Okunacak bölüm:
◇ ◇ ◇ ◇ ◇

SÜRE TUTUMU TALEP EDİLEN İSTİNAF KONUSU KARAR: … Ceza Mahkemesinin … tarihli ve E:…/… sayılı kararının istinaf incelemesi için SÜRE TUTUM isteminden ibarettir.

TALEP : Sayın mahkemenizin yukarıda numarası yazılı dosyasından verilen karar, usul ve yasaya aykırı olduğundan kararı yasal süresi içerisinde istinaf yoluna başvuruyoruz. Gerekçeli kararın tarafımıza tebliğine müteakip, istinaf gerekçelerimizi sayın mahkemeye sunacağız.

SONUÇ VE İSTEM : Yukarıda açıklanan nedenlerle; istinaf talebimizin kabulü ile, … Ceza Mahkemesinin E: …/…; K: …/… sayılı kararının bozulmasına karar verilmesini arz ve talep ederim.

Av. …

2- … BÖLGE ADLİYE MAHKEMESİ (…) CEZA DAİRESİ BAŞKANLIĞINA

Gönderilmek Üzere

… … CEZA MAHKEMESİ BAŞKANLIĞINA

DOSYA NO :

SANIK :

VEKİLİ :

KONUSU : Süre tutum dilekçesi

İZAHI :

1-) Sayın mahkemenizin yukarıda numarası yazılı dosyasından verilen karar, usul ve yasaya aykırı olduğundan kararı yasal süresi içerisinde istinaf yoluna başvuruyoruz. Yerel mahkeme son duruşmada kısa kararı tefhim etmiş, gerekçeli karar ise henüz tebliğ edilmemiştir.

2-) Yerel mahkemenin vermiş olduğu kararı temyiz ediyoruz. Sanık hakkında verilen karar hiç bir somut delile dayanmamakta olup sadece şikayetçinin hayatın olağan akışına uygun olmayan beyanlarına dayalı olarak hüküm kurulmuştur.

3-) Gerekçeli karar tarafımıza tebliğ edildiğinde gerekçeli temyiz dilekçemizi sunacağız.

◇ ◇ ◇ ◇ ◇

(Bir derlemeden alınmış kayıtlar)
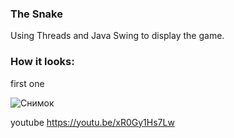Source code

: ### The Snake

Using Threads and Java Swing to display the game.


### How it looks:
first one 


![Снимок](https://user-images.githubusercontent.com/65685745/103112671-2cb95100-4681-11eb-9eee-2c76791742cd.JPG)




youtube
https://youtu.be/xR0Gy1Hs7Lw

◇ ◇ ◇ ◇ ◇

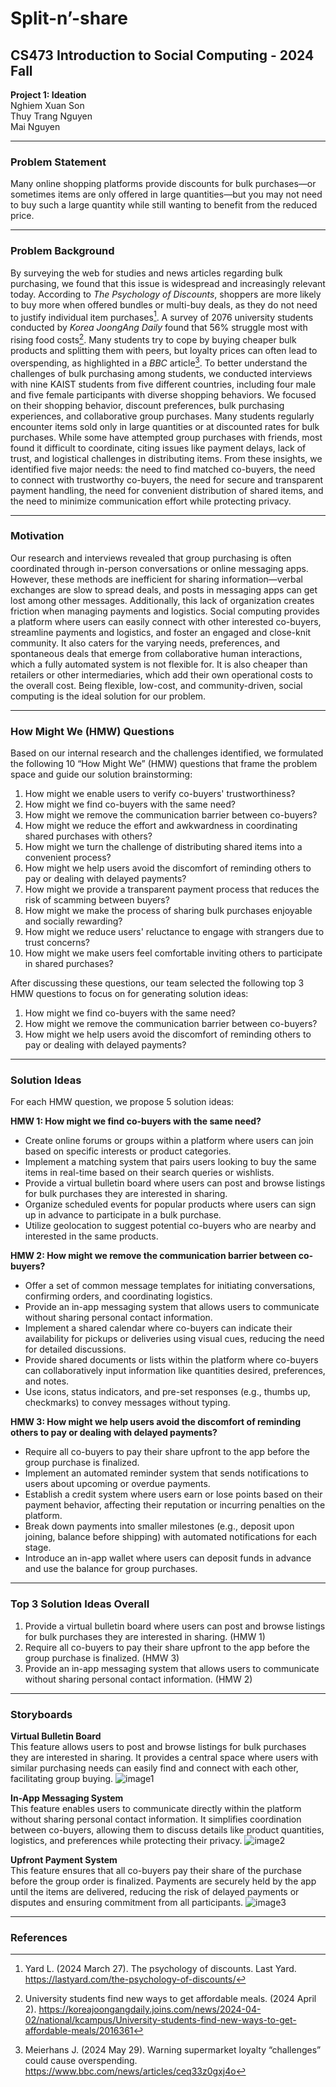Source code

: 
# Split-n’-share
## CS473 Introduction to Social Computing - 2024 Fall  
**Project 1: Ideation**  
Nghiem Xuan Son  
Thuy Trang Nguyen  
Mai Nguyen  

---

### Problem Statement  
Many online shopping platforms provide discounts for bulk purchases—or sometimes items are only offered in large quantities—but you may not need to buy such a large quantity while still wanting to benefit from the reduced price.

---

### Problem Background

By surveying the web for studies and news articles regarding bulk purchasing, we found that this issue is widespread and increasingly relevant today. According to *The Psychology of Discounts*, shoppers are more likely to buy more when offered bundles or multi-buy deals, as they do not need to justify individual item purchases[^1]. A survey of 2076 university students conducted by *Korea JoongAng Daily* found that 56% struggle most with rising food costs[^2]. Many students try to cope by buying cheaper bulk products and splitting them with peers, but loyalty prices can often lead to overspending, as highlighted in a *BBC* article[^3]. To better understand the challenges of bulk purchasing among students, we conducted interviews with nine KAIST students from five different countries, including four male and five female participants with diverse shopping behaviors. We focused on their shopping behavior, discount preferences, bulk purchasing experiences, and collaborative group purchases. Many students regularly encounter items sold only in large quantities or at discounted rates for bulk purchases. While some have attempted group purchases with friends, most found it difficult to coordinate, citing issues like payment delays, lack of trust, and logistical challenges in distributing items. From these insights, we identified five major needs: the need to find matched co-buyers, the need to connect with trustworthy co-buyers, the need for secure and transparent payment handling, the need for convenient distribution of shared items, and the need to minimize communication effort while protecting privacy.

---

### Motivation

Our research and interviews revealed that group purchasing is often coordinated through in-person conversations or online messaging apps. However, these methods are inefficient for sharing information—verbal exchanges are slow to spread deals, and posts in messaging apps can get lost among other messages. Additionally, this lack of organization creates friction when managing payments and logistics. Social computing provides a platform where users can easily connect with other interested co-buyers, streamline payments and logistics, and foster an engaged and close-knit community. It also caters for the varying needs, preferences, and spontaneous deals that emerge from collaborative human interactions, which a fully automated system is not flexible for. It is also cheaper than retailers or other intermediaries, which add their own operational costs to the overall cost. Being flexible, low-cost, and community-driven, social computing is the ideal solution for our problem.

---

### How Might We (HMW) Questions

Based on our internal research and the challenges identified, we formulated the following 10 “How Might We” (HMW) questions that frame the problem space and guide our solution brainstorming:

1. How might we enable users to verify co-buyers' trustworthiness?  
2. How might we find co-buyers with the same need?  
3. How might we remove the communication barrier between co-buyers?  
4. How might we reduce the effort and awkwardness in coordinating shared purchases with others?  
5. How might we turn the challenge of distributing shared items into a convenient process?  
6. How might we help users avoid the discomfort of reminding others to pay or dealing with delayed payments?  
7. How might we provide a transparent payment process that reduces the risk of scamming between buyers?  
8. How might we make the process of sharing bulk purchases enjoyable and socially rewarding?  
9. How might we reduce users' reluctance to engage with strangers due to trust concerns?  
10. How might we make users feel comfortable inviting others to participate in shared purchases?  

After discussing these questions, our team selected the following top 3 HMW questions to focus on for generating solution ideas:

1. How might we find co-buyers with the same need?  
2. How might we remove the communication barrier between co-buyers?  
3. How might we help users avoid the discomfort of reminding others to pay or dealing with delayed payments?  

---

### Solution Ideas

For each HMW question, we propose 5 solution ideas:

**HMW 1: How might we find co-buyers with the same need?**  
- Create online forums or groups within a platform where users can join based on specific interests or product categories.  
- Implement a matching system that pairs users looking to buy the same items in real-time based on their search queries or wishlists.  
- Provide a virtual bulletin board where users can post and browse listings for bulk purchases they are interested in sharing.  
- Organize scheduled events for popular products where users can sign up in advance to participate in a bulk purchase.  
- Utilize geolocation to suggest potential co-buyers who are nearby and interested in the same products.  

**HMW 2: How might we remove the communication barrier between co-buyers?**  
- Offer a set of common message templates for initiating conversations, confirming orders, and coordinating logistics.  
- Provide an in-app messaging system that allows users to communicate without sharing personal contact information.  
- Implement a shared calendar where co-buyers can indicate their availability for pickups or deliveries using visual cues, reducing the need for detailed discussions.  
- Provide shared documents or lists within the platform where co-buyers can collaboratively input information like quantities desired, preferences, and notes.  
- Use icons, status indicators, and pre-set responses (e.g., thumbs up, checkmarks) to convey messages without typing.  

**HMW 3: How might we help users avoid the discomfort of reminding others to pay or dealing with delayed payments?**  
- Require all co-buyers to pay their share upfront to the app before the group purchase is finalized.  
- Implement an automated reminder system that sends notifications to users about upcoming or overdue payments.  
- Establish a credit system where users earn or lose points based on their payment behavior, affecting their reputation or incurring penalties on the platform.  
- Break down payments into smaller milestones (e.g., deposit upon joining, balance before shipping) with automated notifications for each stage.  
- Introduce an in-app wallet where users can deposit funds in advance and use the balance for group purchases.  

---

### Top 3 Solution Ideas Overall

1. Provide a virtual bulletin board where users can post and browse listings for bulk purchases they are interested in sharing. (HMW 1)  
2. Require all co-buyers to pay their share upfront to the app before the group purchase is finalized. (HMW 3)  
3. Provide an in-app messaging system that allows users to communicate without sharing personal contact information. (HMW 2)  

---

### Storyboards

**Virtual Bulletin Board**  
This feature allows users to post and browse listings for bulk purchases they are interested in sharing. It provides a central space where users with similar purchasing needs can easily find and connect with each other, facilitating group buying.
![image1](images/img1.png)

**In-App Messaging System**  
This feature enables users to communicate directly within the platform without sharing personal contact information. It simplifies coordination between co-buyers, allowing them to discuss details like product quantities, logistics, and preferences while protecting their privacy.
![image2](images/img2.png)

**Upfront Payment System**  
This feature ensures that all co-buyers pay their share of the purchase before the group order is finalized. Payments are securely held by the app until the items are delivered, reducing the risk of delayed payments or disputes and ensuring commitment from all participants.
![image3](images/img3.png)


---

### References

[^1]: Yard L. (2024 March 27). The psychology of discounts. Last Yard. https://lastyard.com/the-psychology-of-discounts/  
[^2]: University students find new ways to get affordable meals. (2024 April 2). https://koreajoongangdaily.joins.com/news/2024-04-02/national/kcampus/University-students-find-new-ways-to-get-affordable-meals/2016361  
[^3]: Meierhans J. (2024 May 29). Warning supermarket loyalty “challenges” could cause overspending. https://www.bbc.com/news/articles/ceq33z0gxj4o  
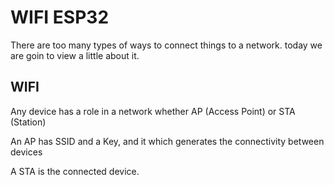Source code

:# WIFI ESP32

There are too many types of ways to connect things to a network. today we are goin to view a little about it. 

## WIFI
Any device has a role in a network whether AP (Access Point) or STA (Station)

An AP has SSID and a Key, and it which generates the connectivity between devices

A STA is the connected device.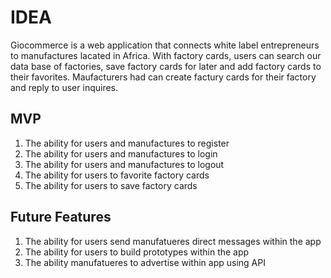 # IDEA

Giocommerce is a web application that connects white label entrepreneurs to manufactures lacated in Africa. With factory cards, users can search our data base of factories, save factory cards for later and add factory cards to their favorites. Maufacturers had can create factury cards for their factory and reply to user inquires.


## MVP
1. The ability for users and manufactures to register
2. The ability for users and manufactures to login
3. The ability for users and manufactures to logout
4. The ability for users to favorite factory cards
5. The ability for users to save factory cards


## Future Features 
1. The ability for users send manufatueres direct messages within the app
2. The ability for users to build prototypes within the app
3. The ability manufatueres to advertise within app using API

◇ ◇ ◇ ◇ ◇

Yapılacaklar:
**A)** Dilekçe metninde “Gönderilmek Üzere” satırından sonra gelen ve iki nokta üst üste işaretinden önce yazılmış başlıkları sırasıyla listeleyin.
**B)** Dilekçe metninin “KONUSU : Süre” ile başlayıp “olarak hüküm kurulmuştur.” ifadesine kadar süren kısmını aynen yeniden yazın.

Çözüm listesi:
**A)**
DOSYA NO
SANIK
VEKİLİ
KONUSU
İZAHI

**B)**
KONUSU : Süre tutum dilekçesi

İZAHI :

1-) Sayın mahkemenizin yukarıda numarası yazılı dosyasından verilen karar, usul ve yasaya aykırı olduğundan kararı yasal süresi içerisinde istinaf yoluna başvuruyoruz. Yerel mahkeme son duruşmada kısa kararı tefhim etmiş, gerekçeli karar ise henüz tebliğ edilmemiştir.

2-) Yerel mahkemenin vermiş olduğu kararı temyiz ediyoruz. Sanık hakkında verilen karar hiç bir somut delile dayanmamakta olup sadece şikayetçinin hayatın olağan akışına uygun olmayan beyanlarına dayalı olarak hüküm kurulmuştur.